It's been a Blah kinda day. I ran my werewolf game tonight and even though we had our tangents I think it ran smoothly. I was the mostly guilty party on the rants of tangentalism that had nothing to do with the game. I am going to have to weed out the people that don't even call to let me know they aren't going to make it. It sucks too, I enjoy having all of my players there but showing for one game every 2 or 3 months is a bit taxing. My plot line ends up going nowhere because at least one person almost every game is playing catch-up. I now realize why people don't like big gaming groups. If I could just get everyone to show for at least 2 games a month that would be fabulous.

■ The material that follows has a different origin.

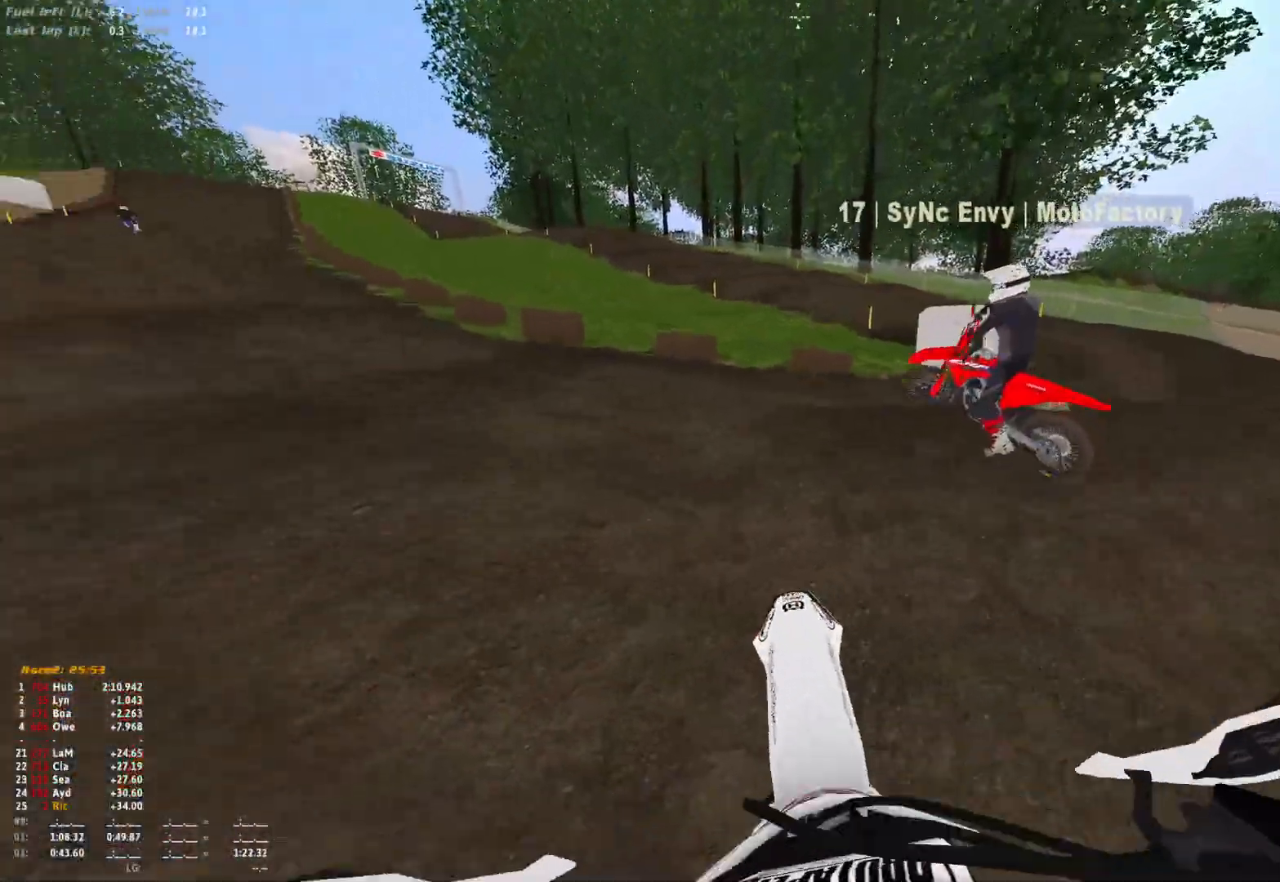
{"buttons": ["R1"], "left_stick": "left", "right_stick": "center", "events": [[67, "left_stick", "left"], [133, "right_stick", "center"]]}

I tried the 2 games a month thing but I ended up having a harder time getting back into the groove of my story that way and most of the players couldn't remember all the really big details in the prior game. It takes it's toll on everyone after a while.

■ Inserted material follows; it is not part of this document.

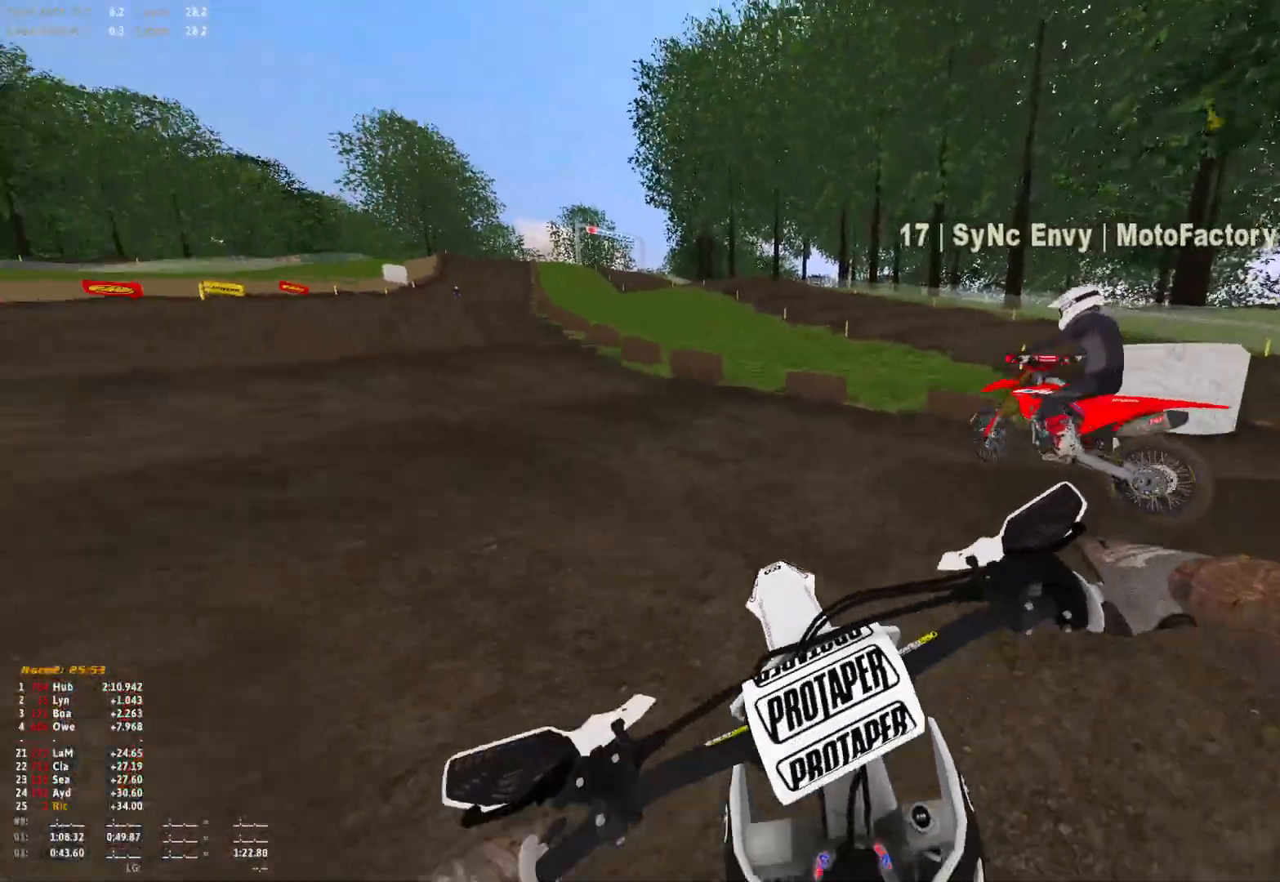
{"buttons": ["R1"], "left_stick": "left", "right_stick": "down-right", "events": [[200, "right_stick", "down-right"]]}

I have kept to my schedule of playing in only one game a week though. I run one and play in one. It's more enjotable choosing quality orver quantity. I've been in the past in up to 4 games a week. You end up getting burned out on it real fast. The people that don't normally get under your skin start getting under your skin especially if you play in the same gaming circles. The only downside to that is you find out which people are your gaming friends, your aquaintences and your true friends that way. It's harsh but true. I haven't dropped a line with alot of former gaming buddies though. Feel kinda guilty about that. The last gaming group I left probably thinks I hate all of them for the most part. Don't listen to the rumors. All of you have been in my thoughts. If they are reading his and want the truth just ask the source. If you could give two shits and don't bother after 6 months then I get the drift that you don't want both sides and thats fine. You don't ask, I won't bother letting ya know.

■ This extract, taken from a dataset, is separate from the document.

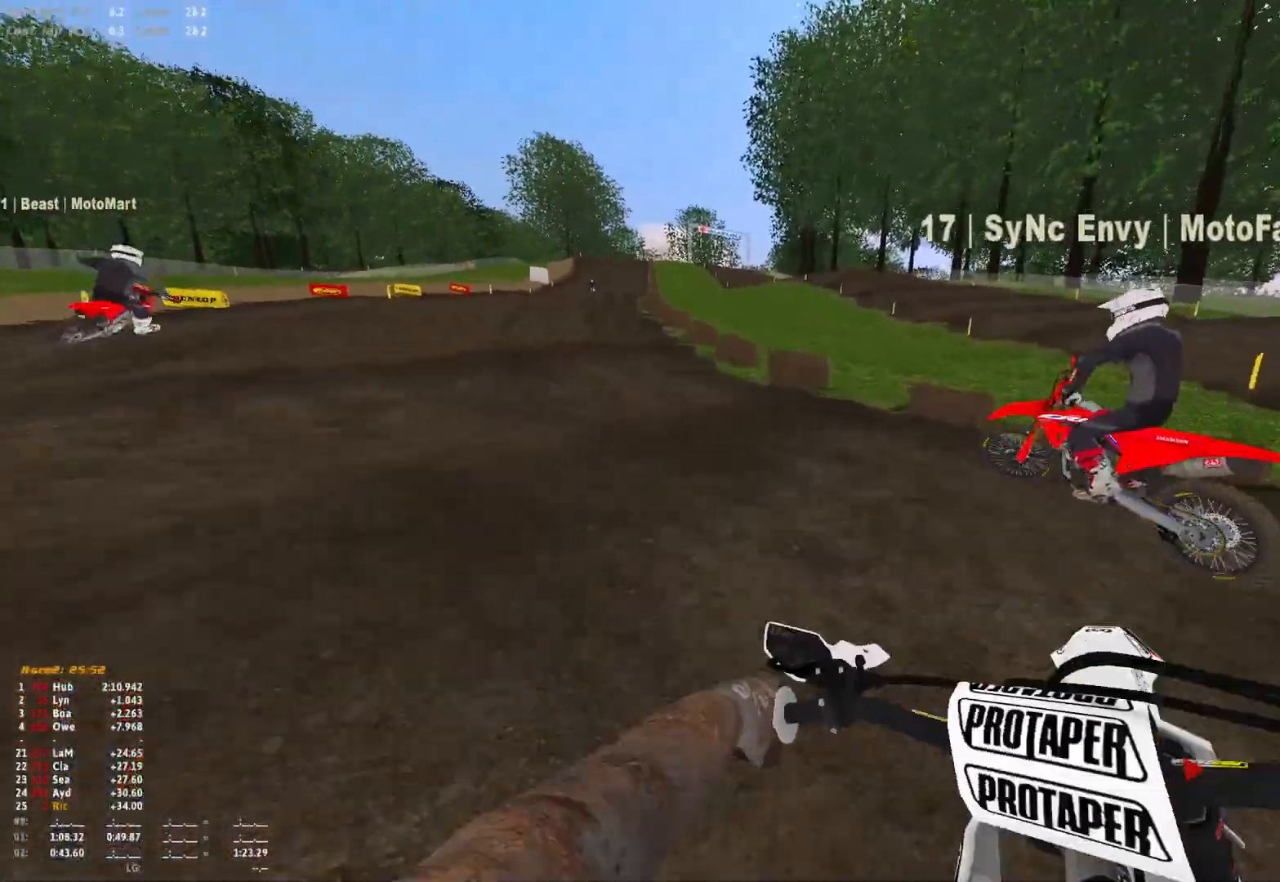
{"buttons": ["SELECT"], "left_stick": "center", "right_stick": "center", "events": [[200, "R1", "up"], [200, "right_stick", "center"], [267, "left_stick", "center"], [500, "SELECT", "down"]]}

This blog seems to be taking a turn away from gaming of any kind. I have stumbled upon the realization that all of the people I have made friends with I like even though I may not hang out with them on a regular basis... or even hang out with them at all anymore. Sometimes I wish I could be at 30 places at once. I have a metric fuck ton of good memories that I will hold onto for the rest of my life. On one hand if I were to spend time with a different buddy every day for the next year it would leave about 3 months out of the year for spending time with my son. That would make for a very shitty mom move on my part. On the other hand I dislike that I cannot spend more time with those I care about if any at all. I only hope that those people don't end up thinking I don't want to associate with them anymore because of this. Life comes at you fast and you can't always dodge the speed bumps. I do hope that when I pass on that people don't resent me for whatever reason they would. I wish nothing but the best of what they reap for themselves. Remember kiddos you do reap what you sow. By the Gods I try my damndest the sow the right things and learn from what I've screwed up but we are not always given that chance; especcially if you don't know how you screwed it up.